■ TASK REQUIREMENTS:
According to the update on China's free trade zones, what policy goal is listed for the Fujian FTZ?

[[ DOCUMENT SEGMENT, beginning ]]

The April 2015 edition of GC Agenda China is the thirteenth in the series. It addresses the opening of new FTZs, expansion of Shanghai's FTZ and the publication of the new 2015 negative list, the latest developments in Shanghai-Hong Kong stock connect, new rules on transfer pricing, a revised draft of China's laws governing employee-generated IP, revised merger control rules and steps toward the implementation of a nationwide property register for China.

New FTZs Launched in Guangdong, Tianjin and Fujian to Compete with Shanghai FTZ

On 25 March 2015 the Political Bureau of the Communist Party of China’s Central Committee approved the official launch of new experimental free trade zones in Guangdong, Tianjin and Fujian, as well as the expansion of the China (Shanghai) Pilot Free Trade Zone (Shanghai FTZ) (中国(上海)自由贸易试验区), to reinvigorate China’s sagging foreign trade and investment numbers, to encourage the development of the service industry, and to help modernize China’s manufacturing sector. A 28 December 2014 decision by the National People's Congress (NPC) Standing Committee (全国人民代表大会常务委员会(全国人大常委会)) established the geographical parameters of the new zones, expanded the Shanghai FTZ, and permitted the State Council (中华人民共和国国务院) to adjust various examination and approval items within the zones for a three year period beginning 1 March 2015.
The new zones are:
Zone
Area
Policy goal
China (Guangdong) Pilot Free Trade Zone (Guangdong FTZ) (中国(广东)自由贸易试验区)
  • Nansha New Area in Guangzhou
  • Shenzhen Qianhai
  • Zhuhai Hengqin New Area
Further integrating Hong Kong and Macau into the national economy
China (Tianjin) Pilot Free Trade Zone (Tianjin FTZ) (中国(天津)自由贸易试验区)
  • Tianjin Port
  • Tianjin Airport
  • Binhai New Area industrial park
Further integrating the local economies of Beijing and North China
China (Fujian) Pilot Free Trade Zone (Fujian FTZ)(中国(福建)自由贸易试验区)
  • Industrial areas in Fuzhou
  • Xiamen
  • Pingtan
Further integrating Taiwan into the national economy
The Shanghai FTZ has been expanded to include Lujiazui financial district, which is expected to further open the service industry and liberalize the financial sector, as well as Jinqiao development zone and Zhangjiang hi-tech park.

[[ DOCUMENT SEGMENT, end ]]
[[ STUDY MATERIAL, beginning ]]

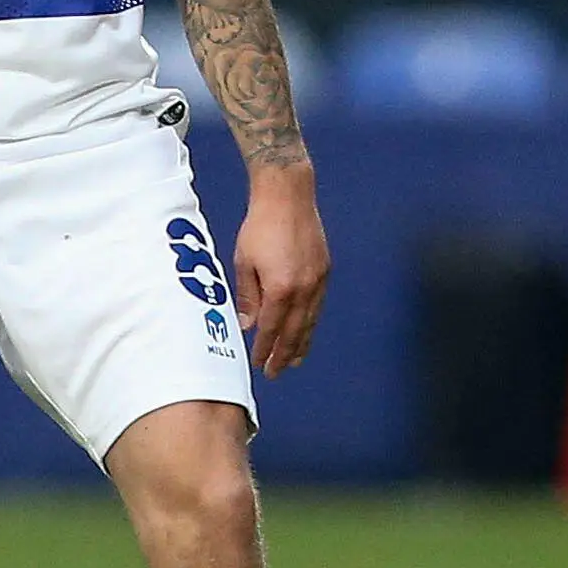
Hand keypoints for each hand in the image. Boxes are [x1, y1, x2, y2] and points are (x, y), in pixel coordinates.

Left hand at [233, 163, 328, 378]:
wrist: (288, 195)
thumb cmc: (260, 225)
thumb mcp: (243, 262)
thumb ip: (247, 297)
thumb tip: (247, 325)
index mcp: (281, 288)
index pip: (272, 329)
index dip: (265, 349)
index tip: (258, 364)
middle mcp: (304, 288)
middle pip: (295, 332)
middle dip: (285, 355)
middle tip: (276, 372)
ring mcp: (317, 280)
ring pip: (310, 321)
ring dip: (302, 343)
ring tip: (294, 360)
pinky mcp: (324, 270)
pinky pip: (317, 305)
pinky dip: (310, 322)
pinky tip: (305, 329)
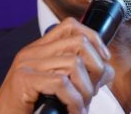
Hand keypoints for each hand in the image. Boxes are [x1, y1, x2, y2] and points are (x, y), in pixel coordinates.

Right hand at [0, 18, 114, 113]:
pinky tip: (73, 112)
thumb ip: (77, 76)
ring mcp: (26, 64)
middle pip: (78, 42)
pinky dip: (74, 101)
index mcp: (39, 50)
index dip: (93, 38)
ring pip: (74, 63)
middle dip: (96, 68)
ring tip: (80, 107)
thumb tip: (107, 71)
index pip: (70, 26)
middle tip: (92, 92)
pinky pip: (61, 83)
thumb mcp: (54, 88)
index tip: (103, 60)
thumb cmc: (26, 109)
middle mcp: (32, 52)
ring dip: (85, 91)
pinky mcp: (24, 80)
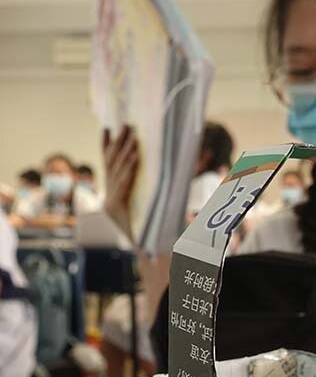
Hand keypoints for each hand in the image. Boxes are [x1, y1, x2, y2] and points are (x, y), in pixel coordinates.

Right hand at [103, 125, 138, 239]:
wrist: (138, 253)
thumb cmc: (139, 236)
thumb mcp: (139, 217)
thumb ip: (139, 198)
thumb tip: (147, 184)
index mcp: (113, 196)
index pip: (108, 166)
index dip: (106, 146)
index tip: (106, 128)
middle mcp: (110, 196)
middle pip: (114, 164)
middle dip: (119, 142)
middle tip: (127, 124)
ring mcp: (112, 201)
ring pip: (118, 171)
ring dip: (125, 152)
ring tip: (133, 136)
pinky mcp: (116, 206)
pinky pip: (124, 183)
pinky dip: (128, 169)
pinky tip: (134, 157)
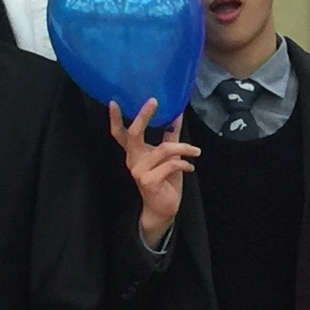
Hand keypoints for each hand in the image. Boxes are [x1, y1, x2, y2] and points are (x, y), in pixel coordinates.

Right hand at [110, 98, 196, 243]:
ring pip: (164, 149)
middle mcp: (133, 160)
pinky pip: (171, 165)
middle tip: (153, 101)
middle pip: (134, 134)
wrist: (163, 209)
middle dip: (143, 116)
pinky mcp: (150, 181)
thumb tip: (177, 113)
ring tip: (195, 151)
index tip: (114, 101)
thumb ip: (171, 135)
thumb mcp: (168, 156)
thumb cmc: (165, 180)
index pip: (119, 134)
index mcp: (134, 152)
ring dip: (184, 148)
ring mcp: (140, 171)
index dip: (115, 118)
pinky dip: (184, 164)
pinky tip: (190, 168)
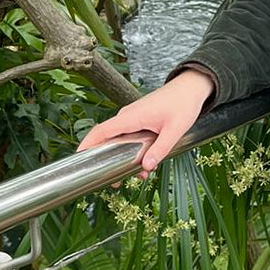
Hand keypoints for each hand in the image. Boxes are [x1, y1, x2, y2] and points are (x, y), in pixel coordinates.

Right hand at [77, 69, 214, 177]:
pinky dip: (133, 150)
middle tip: (113, 182)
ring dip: (123, 158)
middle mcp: (128, 116)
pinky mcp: (140, 119)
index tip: (78, 159)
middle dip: (106, 160)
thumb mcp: (175, 130)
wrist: (191, 87)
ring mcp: (133, 117)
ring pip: (120, 140)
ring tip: (136, 176)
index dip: (87, 144)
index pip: (102, 131)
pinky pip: (130, 136)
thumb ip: (160, 149)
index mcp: (131, 116)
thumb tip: (146, 167)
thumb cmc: (183, 104)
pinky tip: (146, 164)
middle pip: (108, 139)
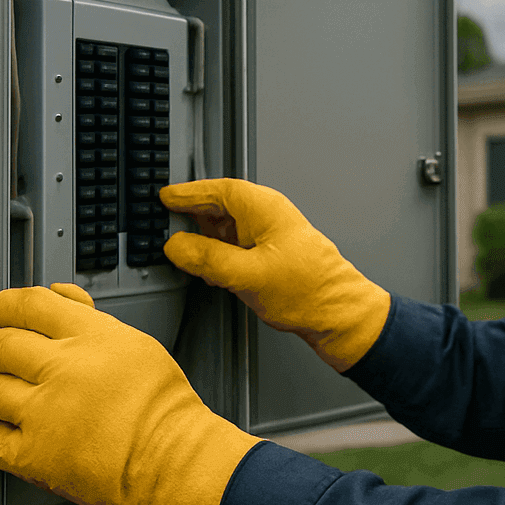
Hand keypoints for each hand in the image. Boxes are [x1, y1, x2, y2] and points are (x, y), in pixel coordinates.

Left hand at [0, 283, 259, 504]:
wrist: (169, 461)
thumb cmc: (161, 408)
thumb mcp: (136, 343)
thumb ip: (91, 319)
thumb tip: (60, 299)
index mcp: (90, 337)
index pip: (30, 305)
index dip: (4, 305)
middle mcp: (62, 369)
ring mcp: (43, 412)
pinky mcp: (32, 455)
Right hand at [160, 178, 390, 371]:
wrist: (339, 315)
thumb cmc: (309, 291)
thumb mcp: (246, 275)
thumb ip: (207, 258)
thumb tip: (176, 246)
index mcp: (264, 208)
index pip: (219, 189)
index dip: (189, 193)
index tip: (165, 197)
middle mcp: (269, 216)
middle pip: (221, 205)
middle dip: (193, 215)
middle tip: (166, 226)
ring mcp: (271, 235)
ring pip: (228, 226)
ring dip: (206, 239)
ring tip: (186, 256)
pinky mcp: (272, 254)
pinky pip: (237, 245)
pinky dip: (220, 254)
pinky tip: (212, 272)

[[ STUDY MATERIAL, end ]]

■ REPLY TO THE TASK:
Further integrating Taiwan into the national economy.